Oman’s state-owned oil giant Petroleum Development Oman (PDO) has been producing 1.28mn barrels of oil equivalent per day (boepd), its managing director exclusively told Oil & Gas Middle East.
“Early monetisation of prospects, improved project delivery and drilling improvements have led so far to a barrel of oil equivalent production of around 1.28mn barrels per day (oil, gas and condensates),” Raoul Restucci revealed, adding that the oil producer’s fully audited figures for 2015 will be announced at the Omani Ministry of Oil and Gas media briefing in Q1 next year.
In addition, PDO is working to a long-term oil production plateau of 600,000 bpd by 2019, Restucci said.
Apart from PDO’s pathbreaking Miraah enhanced oil recovery (EOR) project with GlassPoint Solar, PDO also started or improved upon its existing projects in 2015.
“Work on PDO’s mega projects at Rabab Harweel and Yibal Khuff continues, with foundations being laid at the former and ground-breaking expected on the latter soon,” Restucci said.
PDO also reached the Final Investment Decision phase for its key gas installations: The Kauther Depletion Compression 2 and Saih Nihayda Depletion Compression 2 projects.
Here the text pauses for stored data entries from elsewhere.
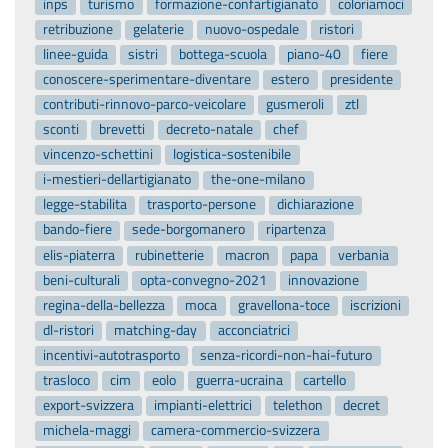
inps
turismo
formazione-confartigianato
coloriamoci
retribuzione
gelaterie
nuovo-ospedale
ristori
linee-guida
sistri
bottega-scuola
piano-40
fiere
conoscere-sperimentare-diventare
estero
presidente
contributi-rinnovo-parco-veicolare
gusmeroli
ztl
sconti
brevetti
decreto-natale
chef
vincenzo-schettini
logistica-sostenibile
i-mestieri-dellartigianato
the-one-milano
legge-stabilita
trasporto-persone
dichiarazione
bando-fiere
sede-borgomanero
ripartenza
elis-piaterra
rubinetterie
macron
papa
verbania
beni-culturali
opta-convegno-2021
innovazione
regina-della-bellezza
moca
gravellona-toce
iscrizioni
dl-ristori
matching-day
acconciatrici
incentivi-autotrasporto
senza-ricordi-non-hai-futuro
trasloco
cim
eolo
guerra-ucraina
cartello
export-svizzera
impianti-elettrici
telethon
decret
michela-maggi
camera-commercio-svizzera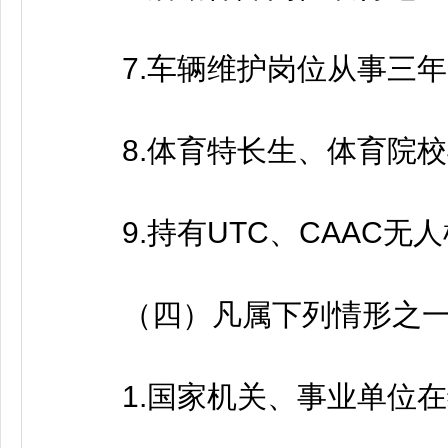
7.车辆维护岗位从事三年
8.体育特长生、体育院校
9.持有UTC、CAAC无
（四）凡属下列情形之一
1.国家机关、事业单位在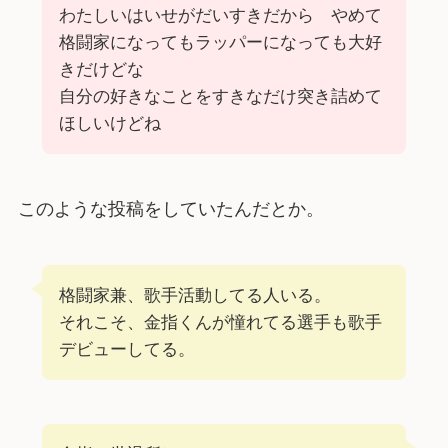
わたしいはいせがだいすきだから やめて
格闘家になってもラッパーになっても大好
きだけどな
自分の好きなことをすきなだけ突き詰めて
ほしいけどね
このような投稿をしていたんだとか。
格闘家兼、歌手活動してる人いる。
それこそ、金指くんが憧れてる選手も歌手
デビューしてる。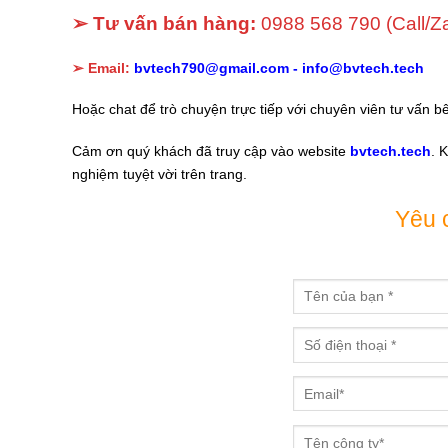
➢ Tư vấn bán hàng:
0988 568 790
(Call/Z
➢ Email:
bvtech790@gmail.com -
info@bvtech.tech
Hoặc chat để trò chuyện trực tiếp với chuyên viên tư vấn b
Cảm ơn quý khách đã truy cập vào website
bvtech.tech
. 
nghiệm tuyệt vời trên trang.
Yêu 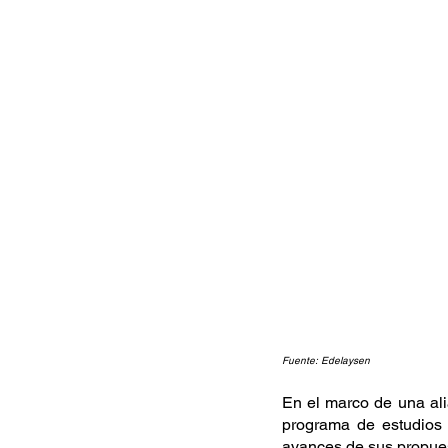
Fuente: Edelaysen
En el marco de una al
programa de estudios 
avances de sus propues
Asked about how PDO has been impacted by the declining oil prices, Restucci said, “We are aiming to stay the course on our main activities with a continued focus on business improvement and sustainability. Our well engineering and project activity levels continue to grow and we are pursuing early monetisation of prospects.”
Restucci conceded that the oil giant’s revenues have declined this year due to the low oil prices, adding however that the enterprise has been able to withstand the financial crunch.
“Revenues are obviously significantly down but our development activities continue at a significant pace and remain economically robust. In periods of difficulty and uncertainty, it’s key to get the fundamentals right and our track record and robust business plan have enabled us to absorb the impact of the price fall and continue to deliver key growth and development targets to our shareholders,” he said.
“At the same time, we are relentlessly pursuing stricter cost control and have identified a number of great opportunities to execute work more efficiently and reduce waste. The current environment is enabling us to challenge the status quo. From discretionary expenditure to redeployment of hoists and other resources, we need to ‘serve Oman’ by ensuring we are all working to remove inefficiency and waste,” he said.